Orientar a elaboração de fluxos de atendimento e encaminhamento dos trabalhadores
frente às situações de acidentes, doenças e agravos relacionados ao trabalho, bem como
ações de vigilância em saúde do trabalhador e aspectos legais de notificações e registro
de doenças e acidentes.
PÚBLICO-ALVO
Profissionais que atuam no controle vetorial, equipes de saúde, gestores federais, estaduais
e municipais de saúde, coordenadores dos Centros de Referência em Saúde do Trabalhador,
rede intersetorial e demais profissionais que tenham interface com o tema
ESTRUTURA DO MANUAL
Este Manual foi estruturado em cinco eixos temáticos, organizados a partir de um olhar
sistematizado sobre a saúde dos trabalhadores, priorizando, a partir da análise do processo
de trabalho, a identificação dos perigos e riscos a que estes estão sujeitos, bem como a
descrição das correspondentes medidas de controle e proteção, conforme indicado a seguir:
O Eixo 1 está centrado na figura do agente de combate às endemias. Descreve as atribuições
legais dos trabalhadores dessa categoria profissional e apresenta um breve resumo do
histórico do trabalho dos agentes.
O Eixo 2 aborda os processos de trabalho e os fatores de risco identificados durante a realização
das atividades dos agentes de combate às endemias, bem como as consequências para sua
saúde, como doenças e agravos relacionados ao trabalho, que podem se desenvolver a partir
das situações de trabalho e exposições.
O Eixo 3 apresenta orientações práticas e operacionais de proteção à saúde, a partir da
análise das atribuições dos agentes de combate às endemias, do processo de trabalho e dos
fatores e situações de riscos aos quais estão expostos. Busca, a partir da lógica da hierarquia
de controles, sistematizar as medidas de proteção coletiva e individual a serem seguidas,
visando a promoção da saúde dos trabalhadores. Ressaltam-se, como aspectos prioritários, a
manutenção das condições de ambientes e processos de trabalho mais seguros e os cuidados
a serem observados na operacionalização e manejo dos produtos e substâncias utilizadas.
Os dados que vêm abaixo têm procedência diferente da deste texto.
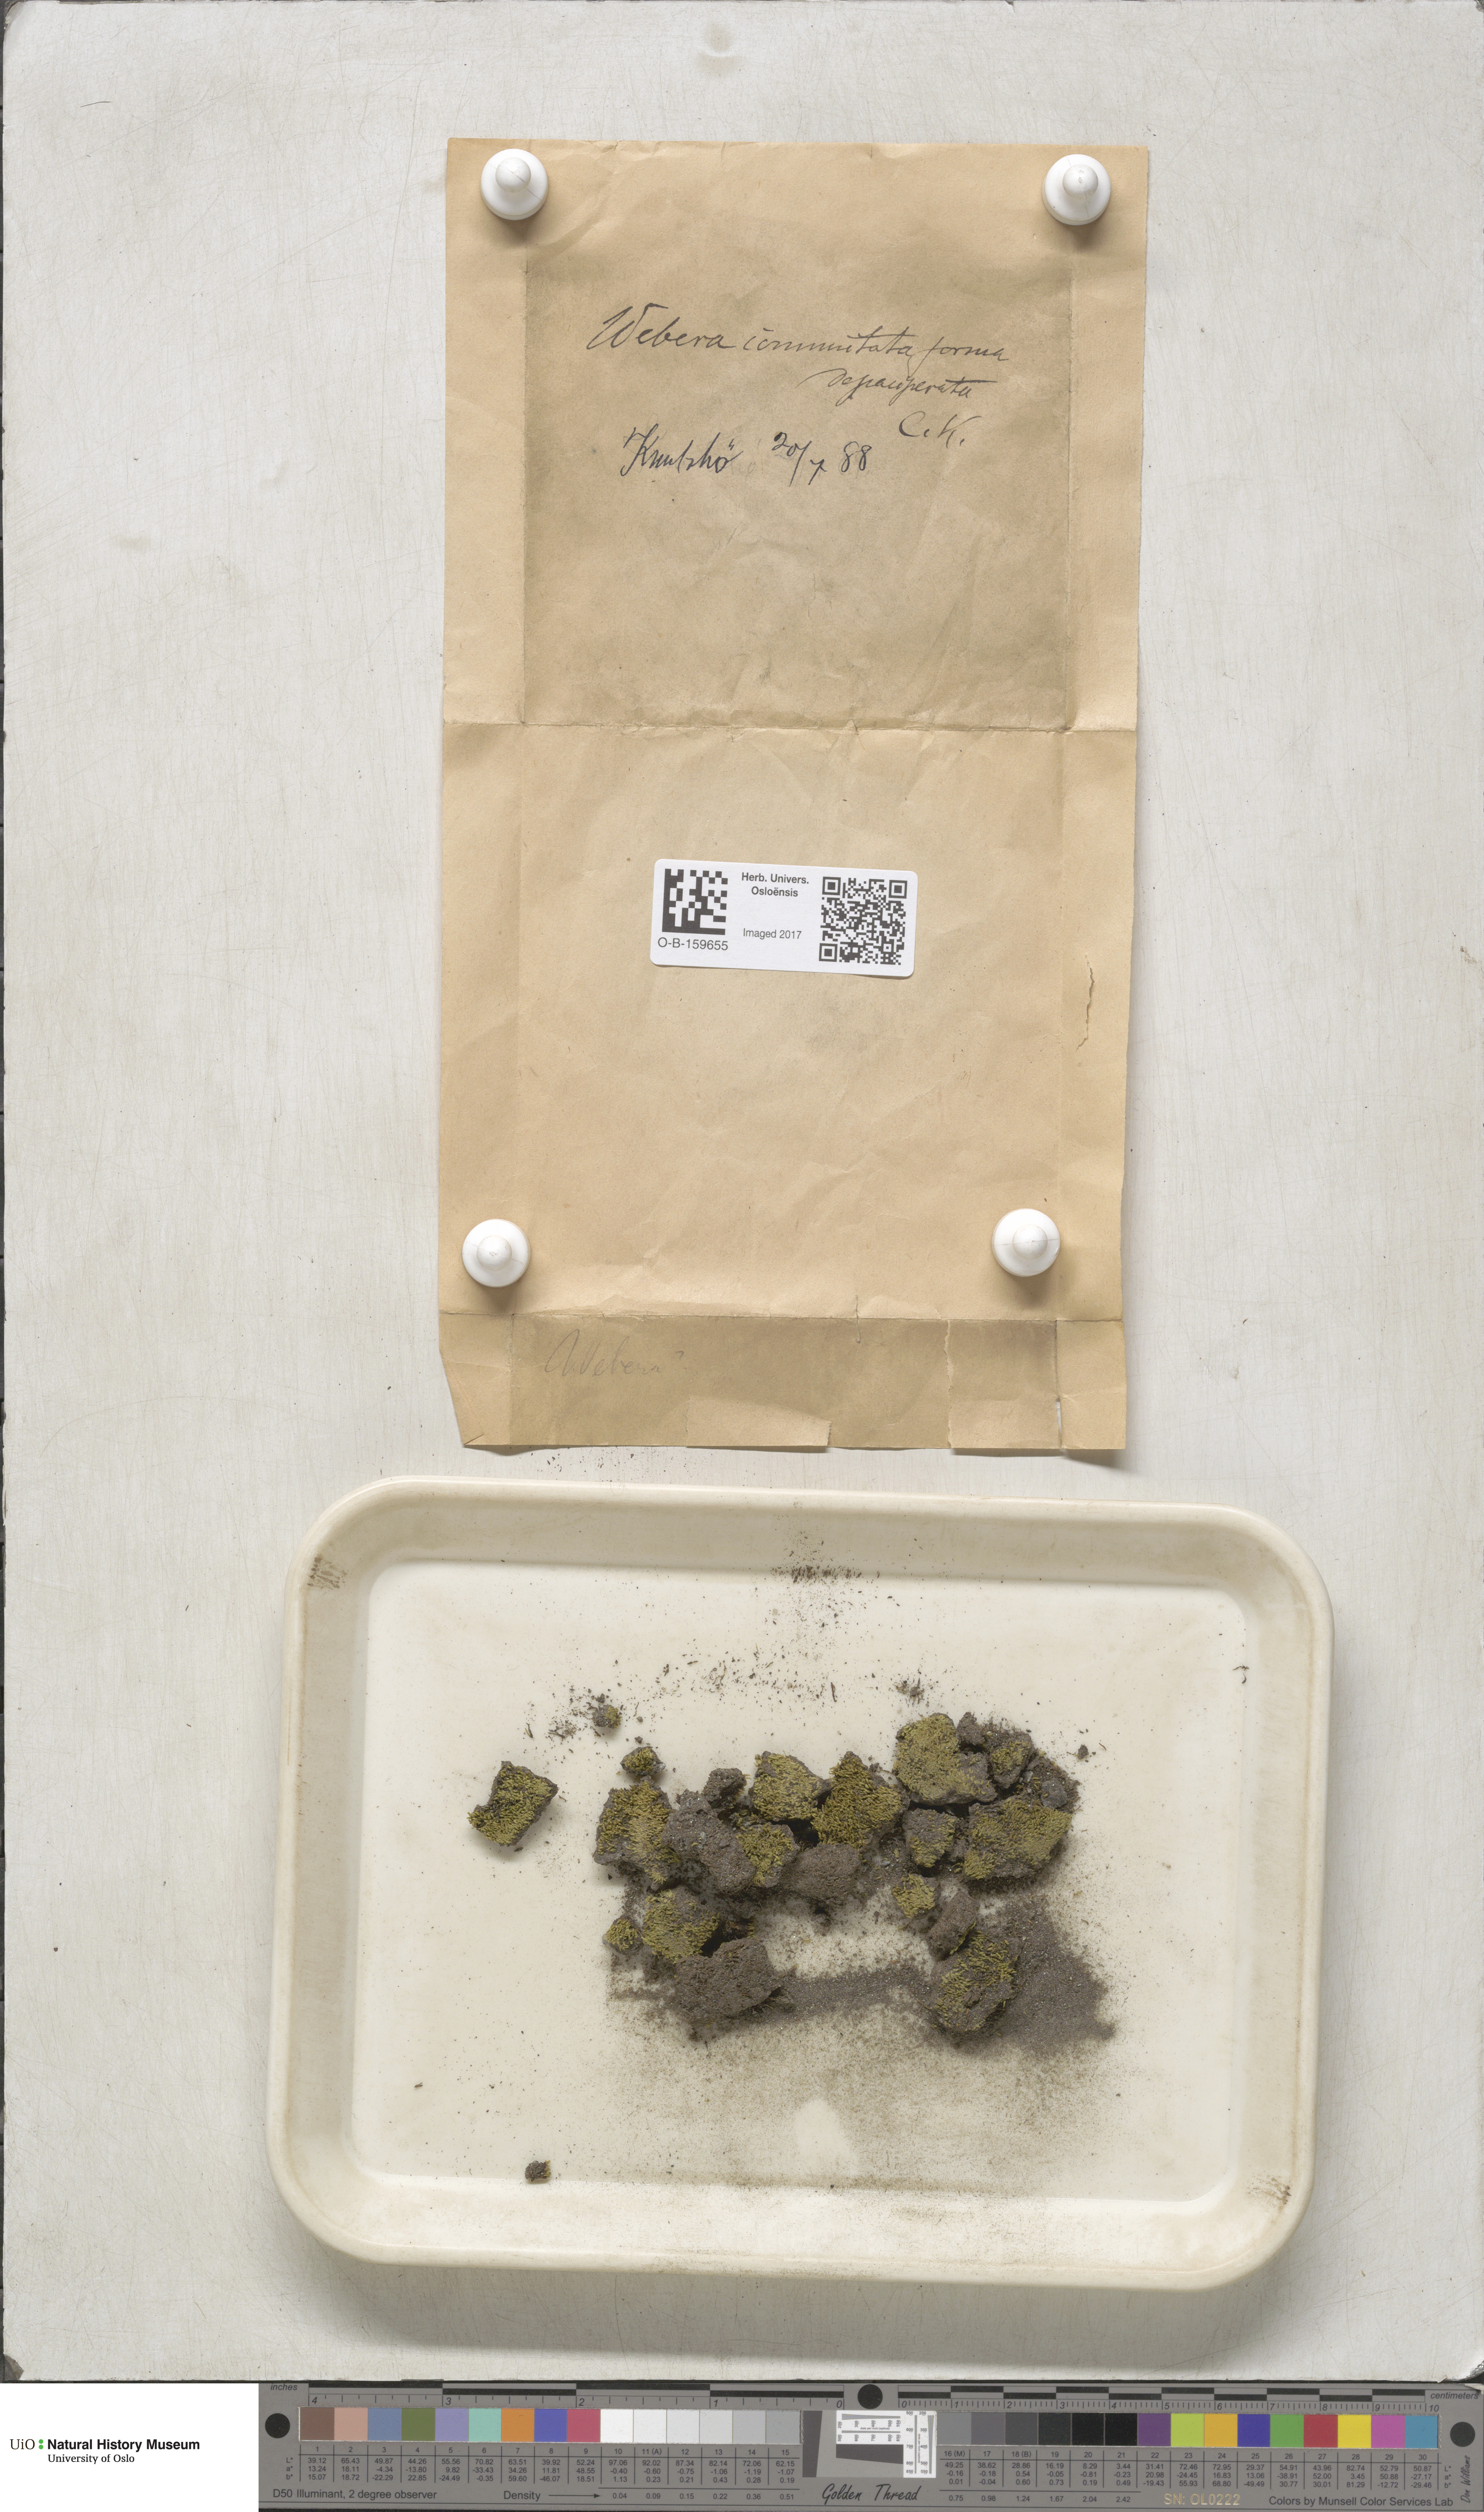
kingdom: Plantae
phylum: Bryophyta
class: Bryopsida
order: Bryales
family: Mniaceae
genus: Pohlia
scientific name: Pohlia drummondii
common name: Drummond's nodding moss
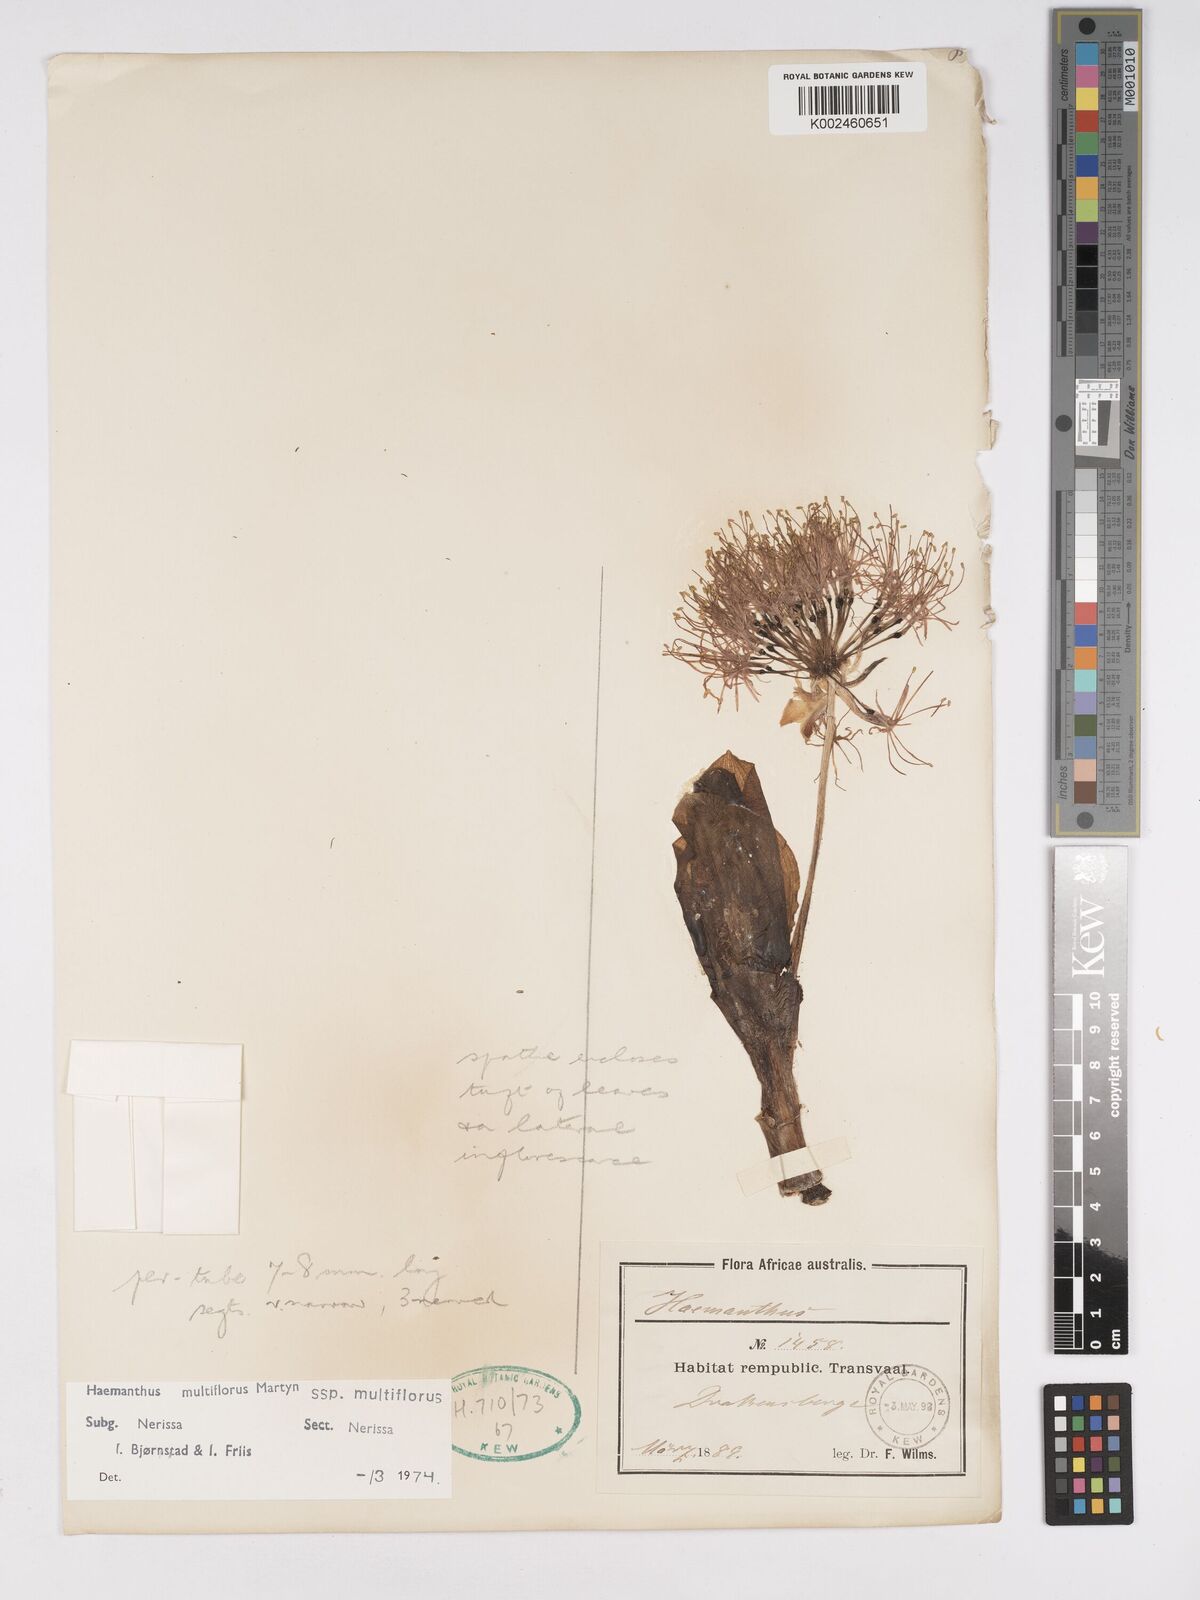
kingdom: Plantae
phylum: Tracheophyta
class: Liliopsida
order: Asparagales
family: Amaryllidaceae
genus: Scadoxus
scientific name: Scadoxus multiflorus
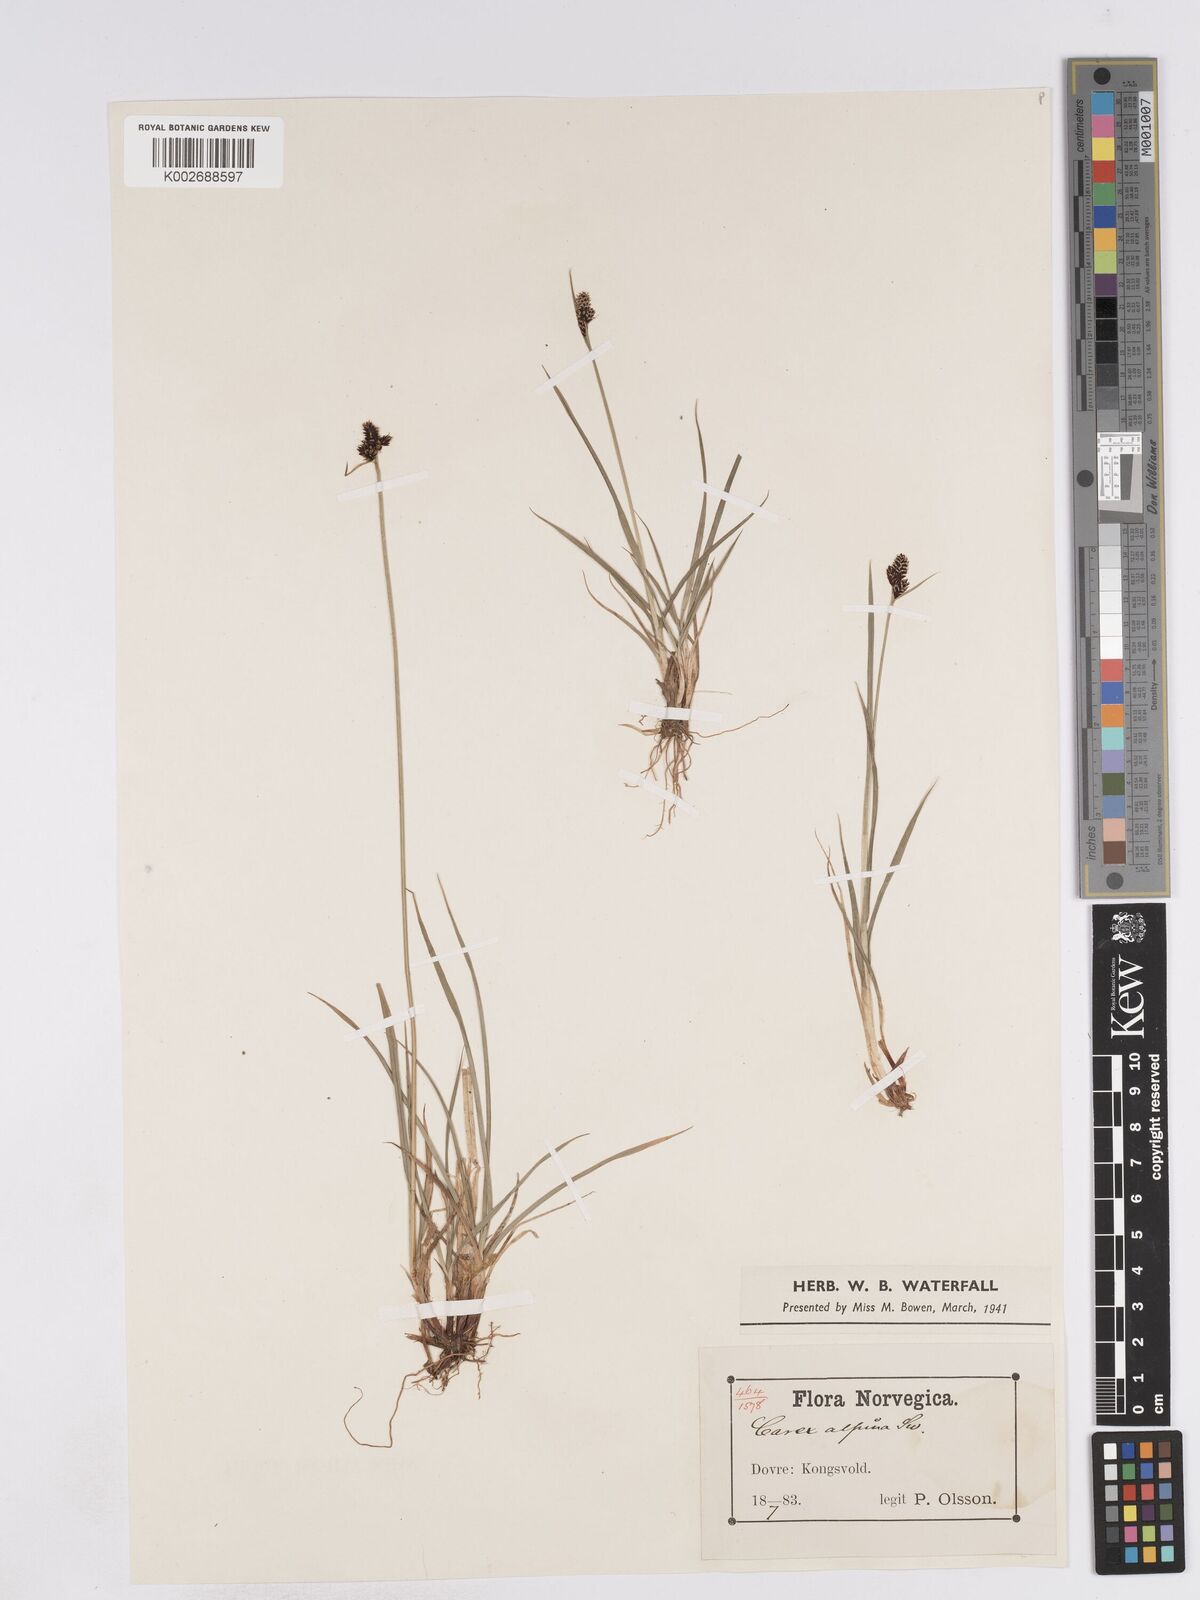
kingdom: Plantae
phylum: Tracheophyta
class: Liliopsida
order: Poales
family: Cyperaceae
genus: Carex
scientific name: Carex norvegica
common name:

O Eixo 4 estabelece, com base em normas e procedimentos técnicos, as ações de
monitoramento da situação de saúde dos agentes de combate às endemias, como exames
admissionais e periódicos e monitoramento clínico.
O Eixo 5 apresenta ações a serem realizadas pela rede de atenção à saúde frente à ocorrência
de doenças e agravos relacionados ao trabalho, incluindo as atribuições das unidades
de urgência e emergência, do Centro de Referência em Saúde do Trabalhador (Cerest),
da Atenção Básica e da Vigilância em Saúde, além de informações toxicológicas e os fluxos
e notificações a serem estruturados na rede.